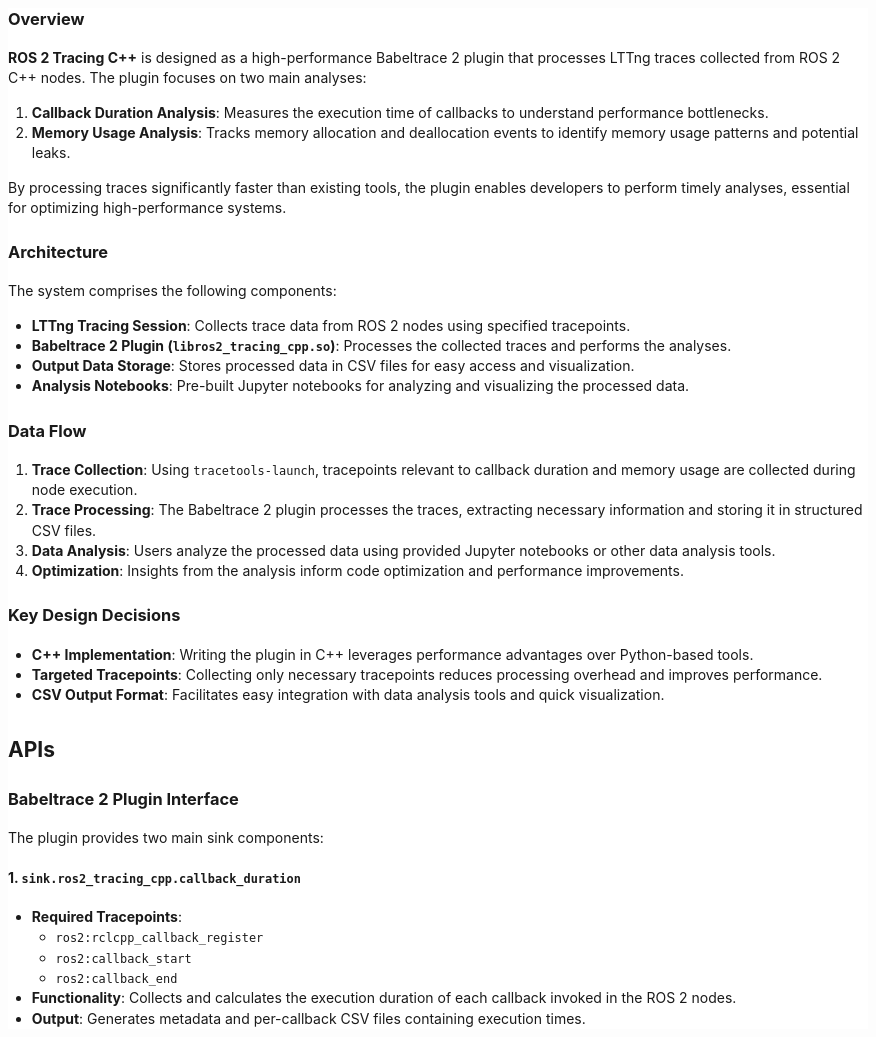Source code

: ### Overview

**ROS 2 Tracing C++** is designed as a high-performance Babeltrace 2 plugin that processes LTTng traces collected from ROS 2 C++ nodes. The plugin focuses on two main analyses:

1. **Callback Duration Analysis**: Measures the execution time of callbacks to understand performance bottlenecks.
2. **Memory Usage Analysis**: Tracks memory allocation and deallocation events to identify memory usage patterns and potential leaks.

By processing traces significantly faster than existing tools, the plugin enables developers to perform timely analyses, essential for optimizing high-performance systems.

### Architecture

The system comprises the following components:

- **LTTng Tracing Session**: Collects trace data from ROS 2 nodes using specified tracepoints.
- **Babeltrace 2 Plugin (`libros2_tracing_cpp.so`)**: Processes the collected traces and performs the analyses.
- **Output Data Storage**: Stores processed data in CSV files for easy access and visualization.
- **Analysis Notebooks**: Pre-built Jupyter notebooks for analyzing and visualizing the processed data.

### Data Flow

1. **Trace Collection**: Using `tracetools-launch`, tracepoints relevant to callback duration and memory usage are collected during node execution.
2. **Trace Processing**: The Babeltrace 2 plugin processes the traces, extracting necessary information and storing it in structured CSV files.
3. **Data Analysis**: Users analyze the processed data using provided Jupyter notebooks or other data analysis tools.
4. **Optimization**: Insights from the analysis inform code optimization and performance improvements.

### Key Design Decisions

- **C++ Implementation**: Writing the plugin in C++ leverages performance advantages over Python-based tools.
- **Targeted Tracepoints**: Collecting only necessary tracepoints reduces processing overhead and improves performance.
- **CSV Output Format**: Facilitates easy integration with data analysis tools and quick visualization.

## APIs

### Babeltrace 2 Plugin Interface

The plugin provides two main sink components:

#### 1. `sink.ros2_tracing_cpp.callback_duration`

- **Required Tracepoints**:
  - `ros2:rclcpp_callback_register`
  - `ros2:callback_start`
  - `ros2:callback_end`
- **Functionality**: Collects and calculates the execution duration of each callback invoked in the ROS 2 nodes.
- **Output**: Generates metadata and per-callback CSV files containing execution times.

§ **Problem**
Copy each line above holding "necessary".

§ **Result below**
2. **Trace Processing**: The Babeltrace 2 plugin processes the traces, extracting necessary information and storing it in structured CSV files.
- **Targeted Tracepoints**: Collecting only necessary tracepoints reduces processing overhead and improves performance.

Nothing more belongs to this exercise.